The Asian cuisine scene in New Haven is — in a word — weird. Japanese is scattered about the town, ranging in price from expensive to sell-a-kidney, while Malaysian squats on State Street like an estranged uncle. Thai has such a stranglehold on Chapel Street (we should call the blocks between York and Howe Little Bangkok) and the only Chinese that I will eat sober is tucked in the back of the Asian market on Whitney Avenue (trust me — go there), two doors down from Vietnamese’s new foothold.

So what have I left out? Of course, the hallowed halls of Ivy Noodle, proud purveyor of a panoply of pan-Asian provisions. But please do not read scorn into my asinine alliteration: I love Ivy Noodle as much, probably more, than the next guy, but sometimes I would like something just as close, but a little nicer and, dare I say, less greasy.

My day has come ­– York Street Noodle House, perched squarely atop Yalie’s Pizza on York between Chapel and Crown, offers higher quality food in a nicer environment with a negligible increase in cost.

York Street Noodle House is nicely decorated and brightly lit, and despite its small size, still feels open and airy. The waiters are exceedingly friendly and always happy to oblige, but service is spotty at times — on my last visit, they brought me the wrong dish and left me waiting for the check for 15 minutes even though no one else was in the restaurant. But they eventually brought me the correct dish, and when I finally caught someone’s attention to ask for the check it came right away. Staff problems are the norm for new restaurants, and they should by no means keep you away from this one.

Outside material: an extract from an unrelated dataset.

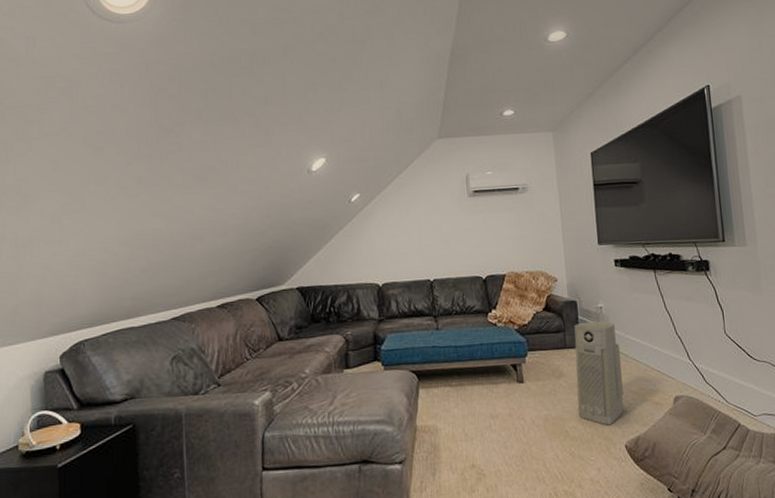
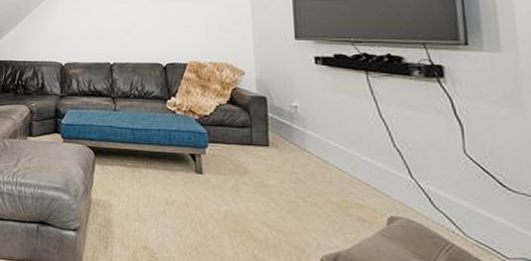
air purifier: present [574,321,624,426] -> none [262,120,321,235]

The restaurant’s appetizer selection is impressive. They offer a wide variety of very authentic dim sum dishes, which are all worth a try. I recommend the Vegetable Dumplings ($3), which are available in steamed or fried varieties. The steamed version comes in its own bamboo steamer and has a savory herbaceous flavor that’s complemented by the sweet dumpling sauce served alongside.

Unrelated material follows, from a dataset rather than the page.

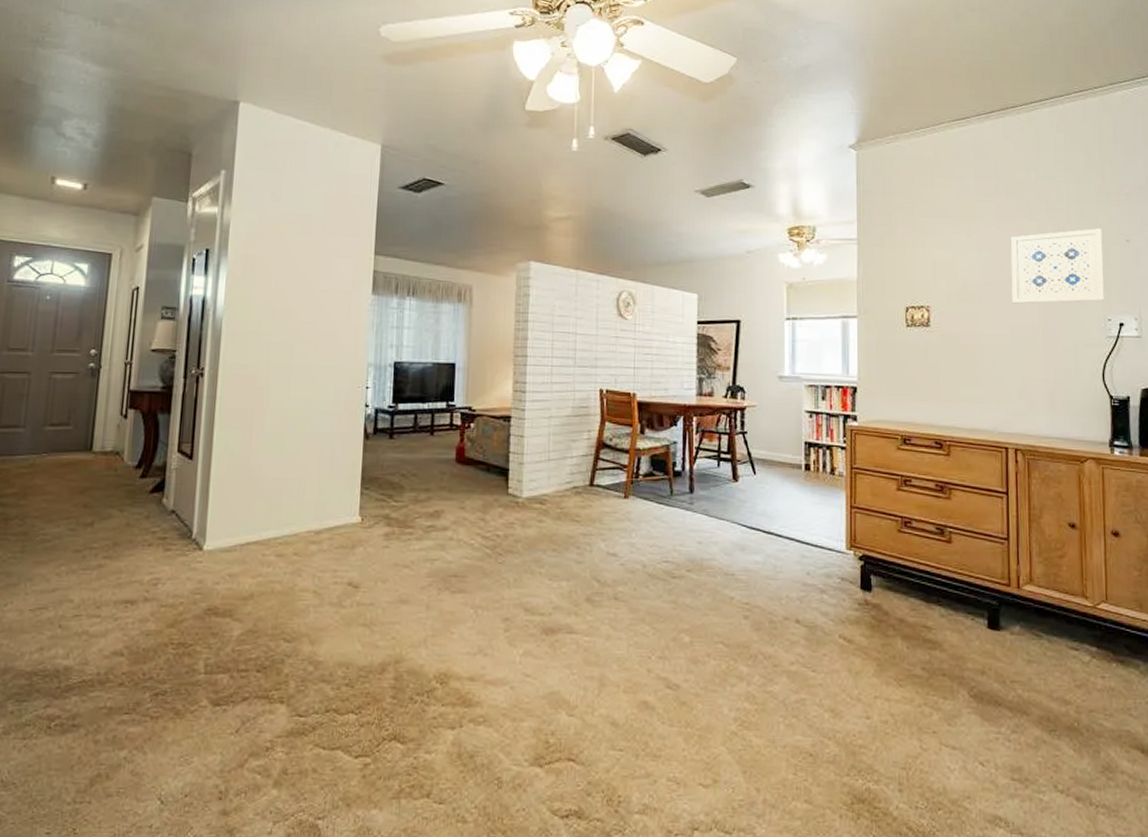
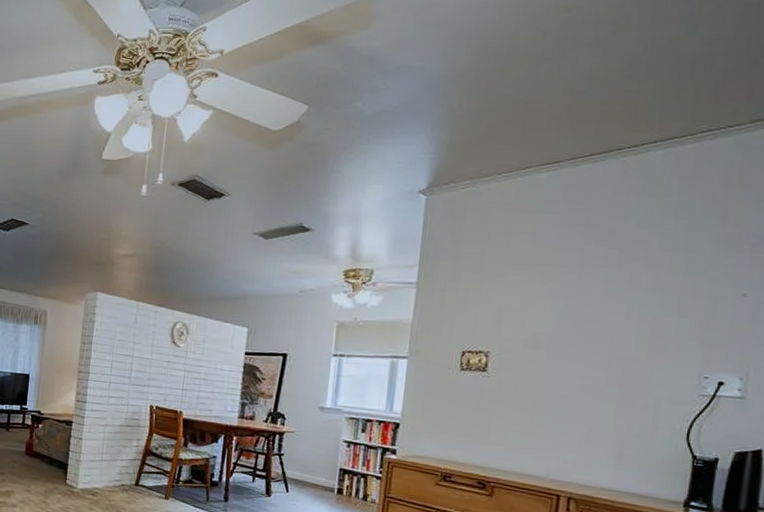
wall art: present [1010,228,1105,304] -> none [586,280,712,358]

York Street Noodle House also offers a selection of noodle soups ($4-$7), which are sure to be appealing in the wintertime. Their soups range from the pedestrian Udon to the more adventurous Spicy Fish Ball. All are worth a try.

Nothing is striking about the selection of main dishes, which are primarily the combination and permutation of small set of ingredients and preparations. Everything on the menu is available with chicken, beef, vegetables, seafood or a combination. All are prepared and seasoned the same regardless of which one you choose, so just pick according to your preferences. Prices vary from $4 to $7 depending on ingredient.

The Chinese Noodles come with crispy vegetables that contrast well with the tender noodles. The whole affair is coated in a dark garlicky sauce that is tasty, but a little too sweet and gooey for my palate. The Teriyaki Rice Bowl is a better bet. The sauce is less sweet, and the rice is a little starchier than the noodles, which helps it hold everything together. This is quick Chinese food at its tastiest and most basic.

The Noodles are passable and the Teriyaki is delicious, but the dish not to miss at York Street Noodle House is the Crispy Noodles. The usual mix of meat and vegetables is served on top of crunchy fried noodles. The brittle noodles provide a great texture that’s lacking in some of the other dishes. A little broth is poured over the whole thing, so that by the time you’re three-quarters done, your dish has mutated into noodle soup — a great way to finish off this meal. The only other main offering, which I was unable to try, is the Fried Rice. But judging by everything else, I’m sure it’s good.

There’s nothing new, surprising, or innovative about York Street Noodle House, but sometimes you don’t want anything new, surprising, or innovative. The restaurant offers quality food at reasonable prices and will fit nicely into the New Haven scene. I wouldn’t be surprised to see this little dining area packed at lunch and dinner — it certainly deserves to be.